« Les artistes profitent de cette période pour se former » (N. Ly, Studio des Variétés)
Par Thomas Corlin | Le | Rh, formation, intermittence
Du fait d’un confinement plus flexible que le précédent, les centres de formation sont autorisés à travailler sous certaines conditions. Norann Ly du Studio des Variétés (Paris 11e) décrit un mode de fonctionnement limité mais des artistes toujours motivés malgré le contexte.
Comment avez-vous adapté vos différents stages ?
À la sortie du premier confinement, un document spécifique à la branche culturelle régissait nos conditions de travail. C’est désormais un document commun à toutes les entreprises, et il impose un protocole désormais connu de tous. Une dernière directive, émise par le Ministère du Travail début novembre, nous a autorisé à maintenir une partie de notre activité en présentiel.
Cette situation a donc imposé un tri dans nos différents stages et programmes, entre ceux qui ne peuvent être maintenus qu’en présentiel, ceux qui s’adaptent mieux au distanciel, et ceux que nous devons annuler par manque d’espace ou d’effectif. À noter que des aménagements sont par exemple possibles lorsque les étudiants d’un certain module sont éloignés des moyens technologiques nécessaires à l’enseignement à distance.
Ainsi, nous avons jugé que la formation à la musique assistée par ordinateur ou la culture musicale se prêtaient à de l’enseignement virtuel. En revanche, il est difficilement imaginable de former des coachs d’artistes à distance. Nous avons dû par exemple renoncer à une formation de conscience corporelle, qui nécessite un plateau et la présence de tous.
Une formation ne peut se commencer en distanciel.
Par ailleurs, il est plus facile de continuer en distanciel un enseignement déjà entamé en présentiel puisque le contact a déjà été établi entre l’intervenant et les artistes qui suivent son enseignement. On ne peut pas commencer par du distanciel. Enfin, certains refusent tout simplement l’enseignement à distance.
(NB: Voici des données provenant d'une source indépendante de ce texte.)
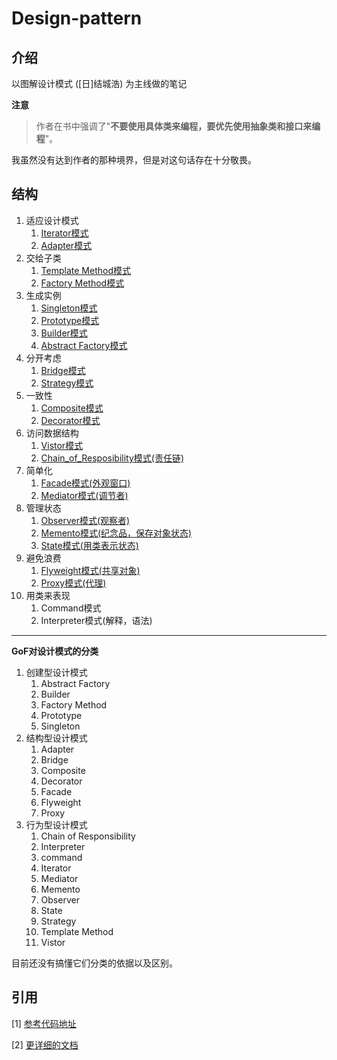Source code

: # Design-pattern

## 介绍
以图解设计模式 ([日]结城浩) 为主线做的笔记

**注意**

>  作者在书中强调了"**不要使用具体类来编程，要优先使用抽象类和接口来编程**"。

我虽然没有达到作者的那种境界，但是对这句话存在十分敬畏。


## 结构

1. 适应设计模式
    1. [Iterator模式](./Example_for_design_pattern/Iterator)
    2. [Adapter模式](./Example_for_design_pattern/Adapter)
2. 交给子类
    1. [Template Method模式](./Example_for_design_pattern/Template_Method)
    2. [Factory Method模式](./Example_for_design_pattern/Factory_Method)
3. 生成实例
    1. [Singleton模式](./Example_for_design_pattern/Singleton)
    2. [Prototype模式](./Example_for_design_pattern/Prototype)
    3. [Builder模式](./Example_for_design_pattern/Builder)
    4. [Abstract Factory模式](./Example_for_design_pattern/Abstract_Factory)
4. 分开考虑
    1. [Bridge模式](./Example_for_design_pattern/Bridge)
    2. [Strategy模式](./Example_for_design_pattern/Strategy)
5. 一致性
    1. [Composite模式](./Example_for_design_pattern/Composite)
    2. [Decorator模式](./Example_for_design_pattern/Decorator)
6. 访问数据结构
    1. [Vistor模式](./Example_for_design_pattern/Vistor)
    2. [Chain_of_Resposibility模式(责任链)](./Example_for_design_pattern/Chain_of_Responsibility)
7. 简单化
    1. [Facade模式(外观窗口)](./Example_for_design_pattern/Facade)
    2. [Mediator模式(调节者)](./Example_for_design_pattern/Mediator)
8. 管理状态
    1. [Observer模式(观察者)](./Example_for_design_pattern/Observer)
    2. [Memento模式(纪念品，保存对象状态)](./Example_for_design_pattern/Memento)
    3. [State模式(用类表示状态)](./Example_for_design_pattern/State)
9. 避免浪费
    1. [Flyweight模式(共享对象)](./Example_for_design_pattern/Flyweight)
    2. [Proxy模式(代理)](./Example_for_design_pattern/Proxy)
10. 用类来表现
    1. Command模式
    2. Interpreter模式(解释，语法)

---
**GoF对设计模式的分类**

1. 创建型设计模式
    1. Abstract Factory
    2. Builder
    3. Factory Method
    4. Prototype
    5. Singleton
2. 结构型设计模式
    1. Adapter
    2. Bridge
    3. Composite
    4. Decorator
    5. Facade
    6. Flyweight
    7. Proxy
3. 行为型设计模式
    1. Chain of Responsibility
    2. Interpreter
    3. command
    4. Iterator
    5. Mediator
    6. Memento
    7. Observer
    8. State
    9. Strategy
    10. Template Method
    11. Vistor

目前还没有搞懂它们分类的依据以及区别。

## 引用
[1] [参考代码地址](https://www.ituring.com.cn/book/1811)

[2] [更详细的文档](https://tqawwsjui9.feishu.cn/docs/doccnQUyOakxytslcPhbUPnrCld)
Nos espaces étant modestes, nous devons parfois en louer d’autres en supplément pour pouvoir accueillir nos apprentis en respectant la distanciation. Une autre nouveauté pour nous est que nous devons aussi les accueillir pendant leur pause repas, toujours dans le respect du protocole sanitaire.
La situation a-t-elle provoqué une baisse des inscriptions à vos formations, et ainsi perturbé votre équilibre économique ?
Nous avons la chance d’être une structure assez subventionnée et nos financeurs nous soutiennent, malgré les difficultés de la période. Heureusement, il existe plusieurs axes de financements pour pouvoir suivre nos formations. L’un d’entre eux, l'AFDAS, vient d’annoncer qu’il ne pouvait plus traiter de demandes de financements pour des formations jusqu’au 15 janvier, puisqu’en l’absence de salaires d’intermittents, cet opérateur ne perçoit plus assez de cotisations.
Côté inscriptions, la situation est paradoxale. Nous n’enregistrons pas encore de baisse massive parce que, dans l’ensemble, les artistes veulent justement profiter de cette période pour se former. Certains sont même prêts à le faire en distanciel. Il y a aussi un fort besoin d’accompagnement pour des artistes qui travaillent actuellement en solitaire. Néanmoins, pour d’autres, il y a une perte de sens et une hésitation bien légitime à se lancer dans une carrière de musicien alors que le secteur n’a jamais été aussi sinistré.
C’est aussi le volume de travail que nous devons traiter qui affecte l’équilibre de notre organisme. Chaque formation a ses spécificités, et les adapter demande un travail qu’il faut constamment reprendre.
Quelle est l’attitude des artistes qui suivent vos formations actuellement ?
Je prendrai l’exemple d’une dizaine d’artistes de musiques urbaines que nous accompagnons avec Youtube Music dans le cadre du programme Stri-It, depuis septembre. Ils ne lâchent pas, cela reste central pour eux, aucun n’envisage l’abandon - du moins pour l’instant. Certains ont même eu des propositions de tourneurs ou de manageurs en septembre, dont je ne sais si elles ont été maintenues depuis le reconfinement.
Les artistes sont inégaux face à cette crise.
Certes, les artistes sont inégaux face à cette crise. Selon leurs impératifs économiques, certains devront abandonner leurs aspirations artistiques. Du côté des professionnels, ce sont probablement les plus petits acteurs, dont l’approche de la musique est quasi-militante, qui accuseront davantage le coup, et ce seront des pertes très préjudiciables pour le secteur. Néanmoins, de nouveaux artistes émergent, et le repérage continue.